Three years ago, Cumulus Media stock was at $60/share. This week, it was at 33 cents per share. You could own a piece of one of this country’s biggest radio companies — 570 stations in 150 markets — with the change under the cushions of your couch. Despite that, CEO Mary Berner was given a bonus by the company of over a million dollars, probably at the same time employees were laid off left and right so she could increase the bottom line.

Meanwhile, its biggest competitor IHeartMedia is not a public company. It is owned by two private equity firms, and it is drowning in red ink. Owner of 850 radio stations (down from 1,100 when it was known as Clear Channel), IHeartMedia is on the verge of bankruptcy because it took on too much debt — more than $20 billion — it can’t pay off. According to Variety:

The company is fighting its debtholders on several fronts in court. In December, it skipped a payment to one of its subsidiaries, and ratings agencies warned that its balance sheet had become unsustainable. In 2019, $8.3 billion in debt comes due, and the company appears to have no realistic way to pay it off.

You can thank the 1996 deregulation of the industry, which removed caps on the number of stations a company can own. After that, smaller companies got swallowed up by bigger companies, and pretty soon, things were out of control. Those conglomerates took on tons of debt to buy up the stations, then consolidated them and killed competition. Where you might have had two rock stations that went head to head before, now you had a company that switched the format of one of them so the other could dominate the market. But listeners lost options, and employees lost jobs and career paths were killed.

New studios were built to bring the stations — which used to be in different parts of town — under one roof. Since they were all in the same place, why bother having distinct management teams when you can over-work one general manager and one engineer for all your outlets in the market?

When I did the syndicated America Weekend show, while I did my end from my home studio, we rented control room space at the Clear Channel complex in Milwaukee, where there were six stations.

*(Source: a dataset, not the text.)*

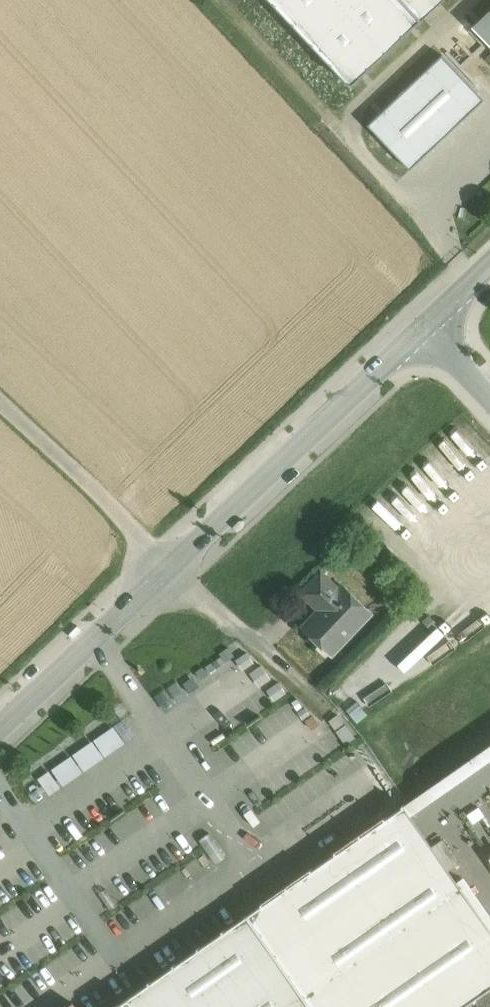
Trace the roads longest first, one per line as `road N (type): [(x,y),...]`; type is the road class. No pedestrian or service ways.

The GM there wasn’t just tasked with overseeing those — he also was in charge of five more Clear Channel stations in Madison, an hour and a half drive away. How much attention do you think he could pay to each of those eleven stations? What about the program directors in each market who have responsibility for two, three, four stations, often in completely different formats?

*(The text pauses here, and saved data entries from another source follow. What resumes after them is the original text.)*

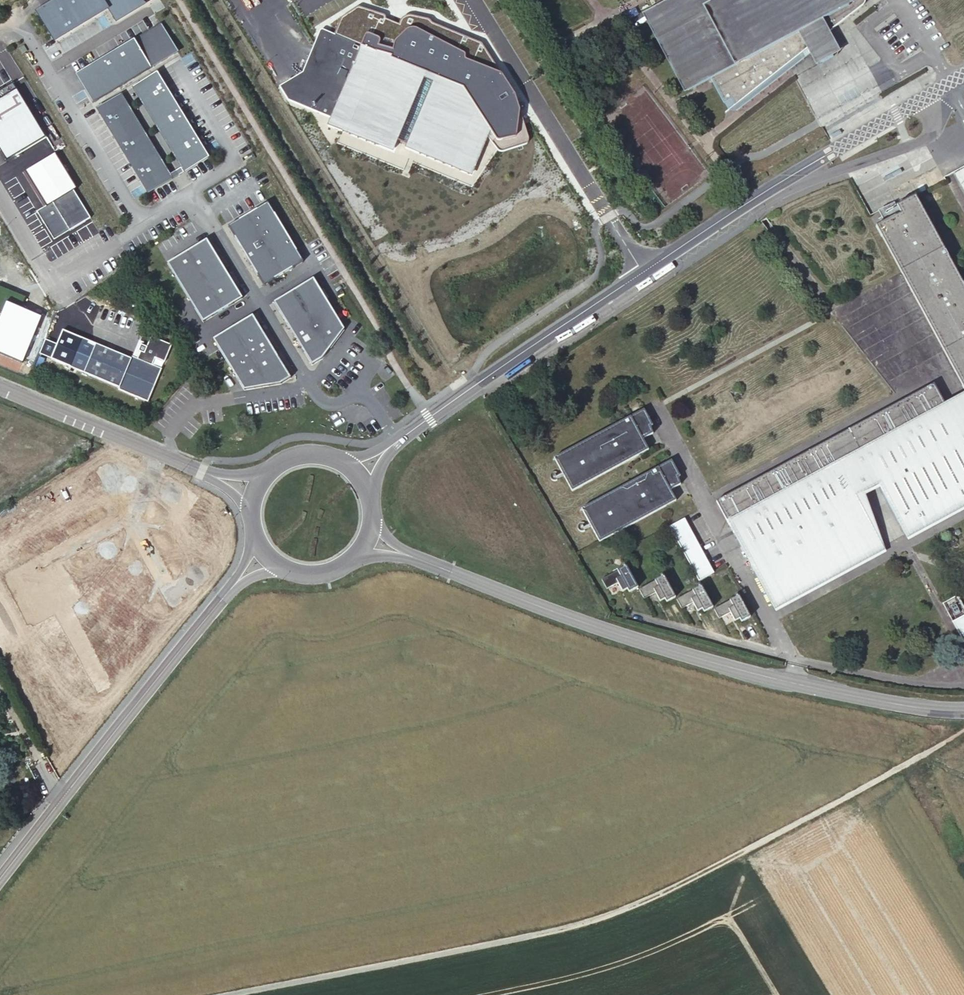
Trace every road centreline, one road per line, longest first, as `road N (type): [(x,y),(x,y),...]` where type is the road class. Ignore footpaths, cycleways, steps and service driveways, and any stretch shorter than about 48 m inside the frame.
road 1 (track): [(224,994),(600,918),(963,730)]
road 2 (secondary): [(398,440),(643,272),(963,75)]
road 3 (tertiary): [(963,711),(882,701),(699,658),(404,554)]
road 4 (unclassified): [(144,226),(183,204),(204,216),(318,398),(330,404),(363,393),(398,440)]
road 5 (secondary): [(234,585),(0,879)]
road 6 (tertiary): [(0,388),(202,470)]
road 7 (unclassified): [(144,226),(53,284),(0,197)]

The industry keeps fooling itself that everything is fine, citing an old statistic that says 93% of Americans still listen to radio. What they don’t admit is that an increasing number of those people aren’t listening to broadcast outlets — they refer to Pandora and Spotify as radio, too. Same goes for podcasts. To them, any audio source equals radio.

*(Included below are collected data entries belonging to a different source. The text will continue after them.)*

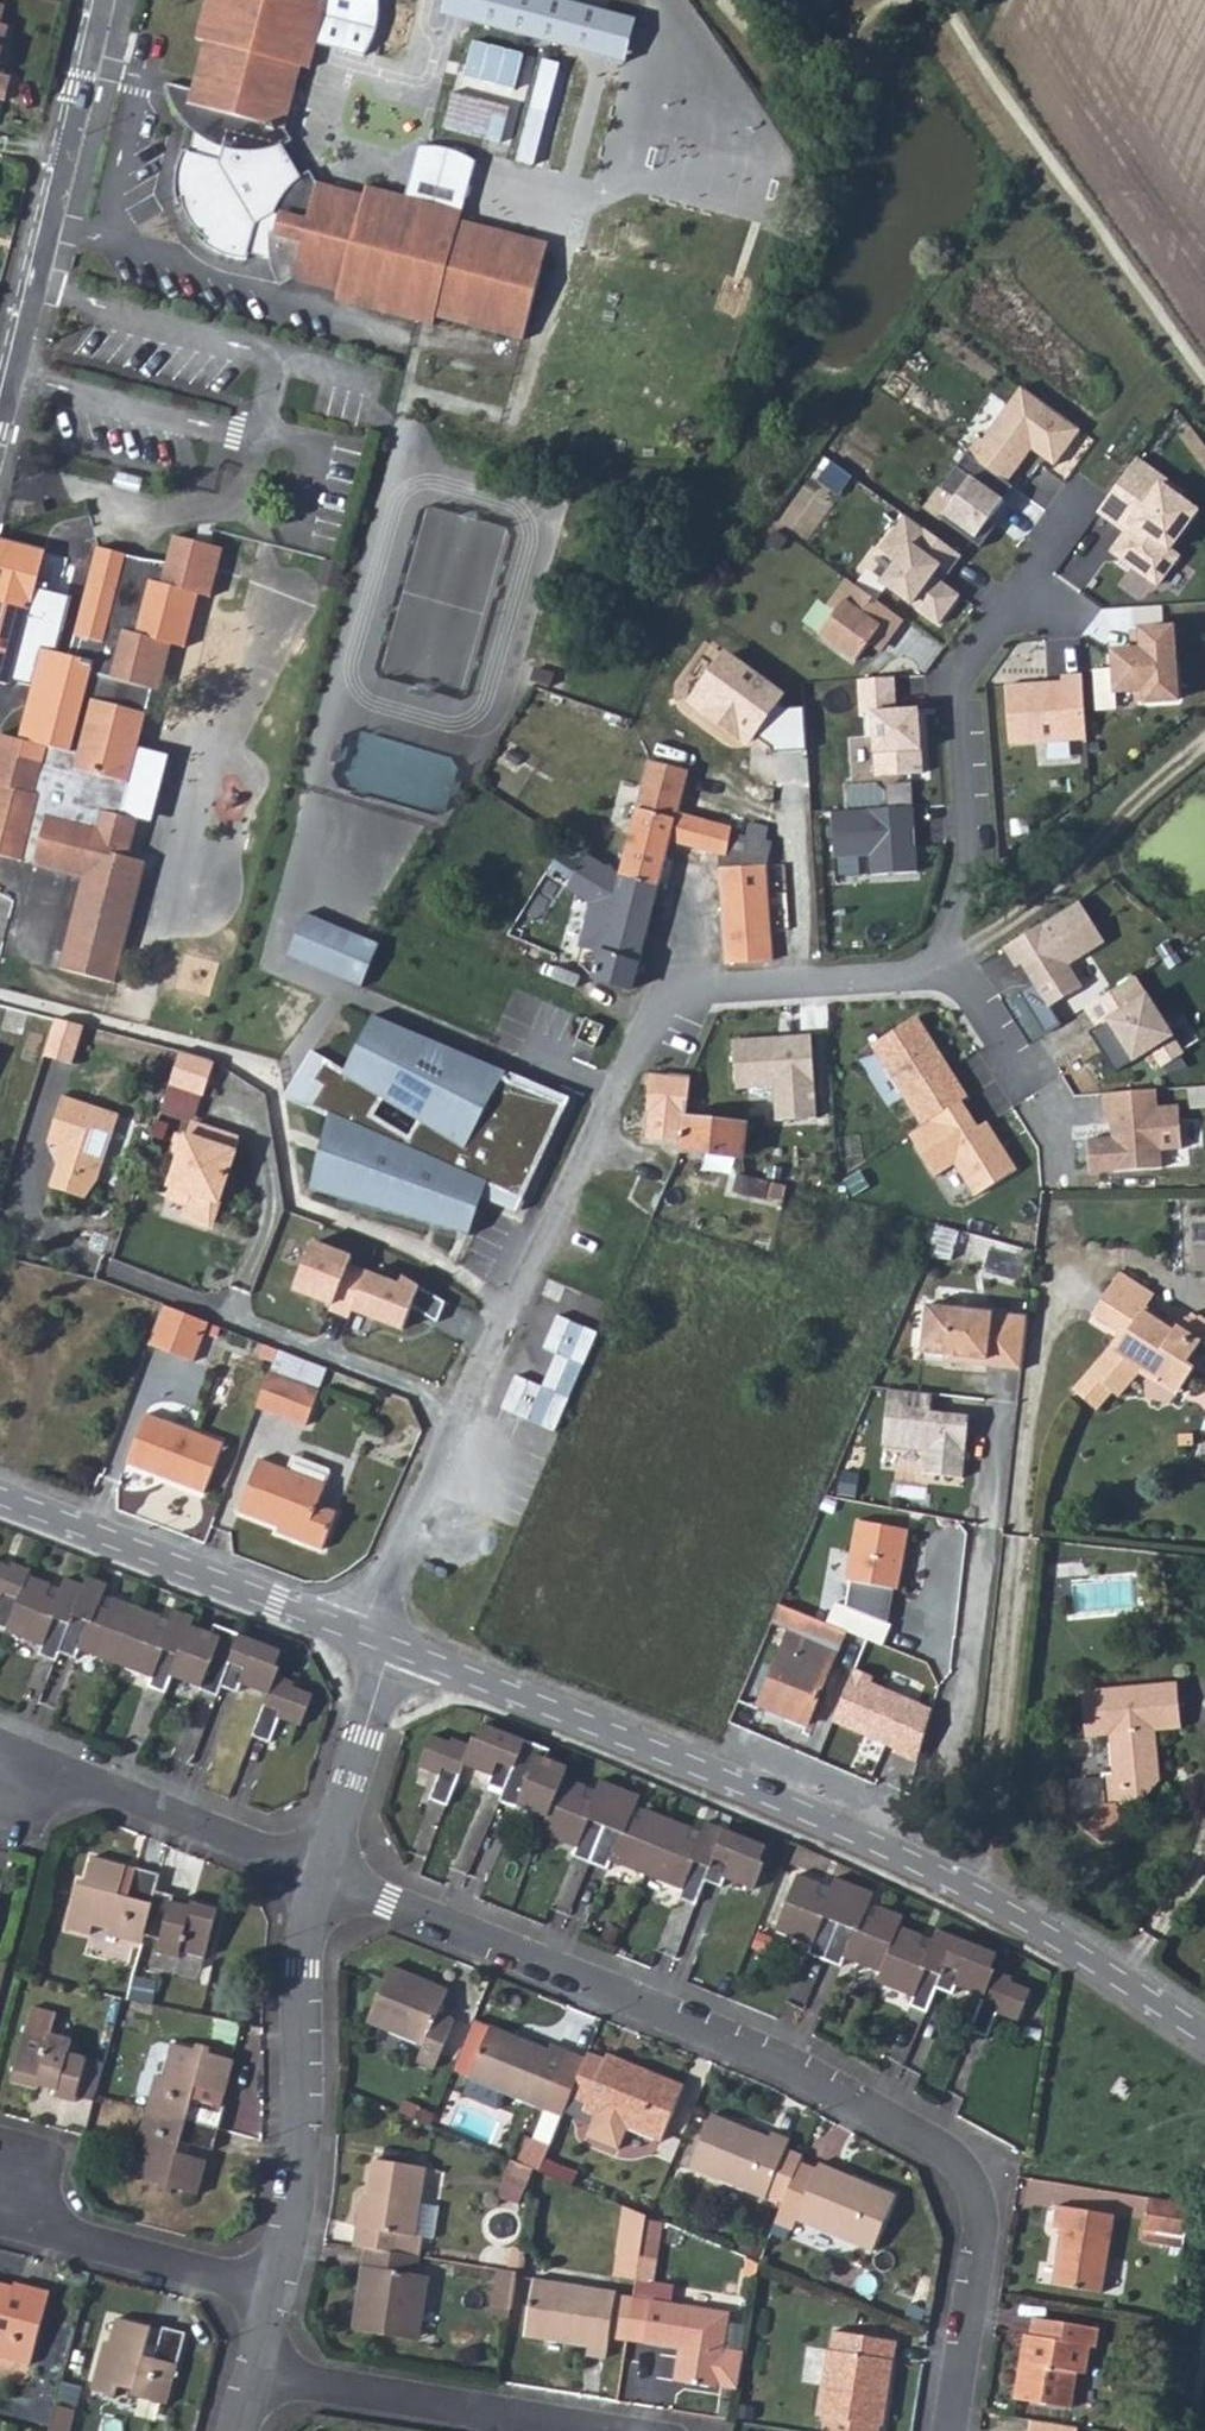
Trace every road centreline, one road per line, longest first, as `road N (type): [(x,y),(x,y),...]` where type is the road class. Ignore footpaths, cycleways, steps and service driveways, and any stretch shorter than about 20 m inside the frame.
road 1 (residential): [(938,975),(729,989),(630,1011),(359,1634)]
road 2 (residential): [(953,2430),(981,2229),(974,2188),(948,2152),(704,2022),(322,1872)]
road 3 (tertiary): [(394,1647),(912,1863),(1204,2038)]
road 4 (residential): [(943,959),(974,827),(964,678),(1113,461)]
road 5 (residential): [(322,1872),(306,1935),(297,2208),(278,2289)]
road 6 (tertiary): [(0,1495),(359,1634)]
road 7 (track): [(1204,743),(1139,795),(1030,906),(943,959)]
road 8 (residential): [(322,1872),(98,1796),(0,1777)]
road 9 (residential): [(0,406),(76,93)]
road 10 (residential): [(278,2289),(90,2239),(15,2179)]
road 11 (residential): [(254,2377),(528,2430)]
road 12 (residential): [(394,1647),(322,1872)]
road 13 (residential): [(938,975),(1031,1076),(1052,1106),(1064,1152)]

When you have music stations that offer no real personality, but rather a cookie-cutter format that could be anywhere because it has no local relatability, radio loses. When the weekday deejays are also heard on Saturdays and Sundays doing generic liners because they record their voices during the week and a computer inserts them between the songs on the weekend, radio loses. When conglomerates are on the verge of bankruptcy but insist on paying management big bonuses instead of retaining talented staff members — thus leaving remaining staffers to do more work for less money, radio loses.

There will come a time very soon when those losses from the bases the business is built on — listeners, ratings, and advertising revenue — grow large enough to cause the big radio conglomerates to come tumbling down. Unfortunately, by then, there won’t be anyone left to rebuild the dying industry.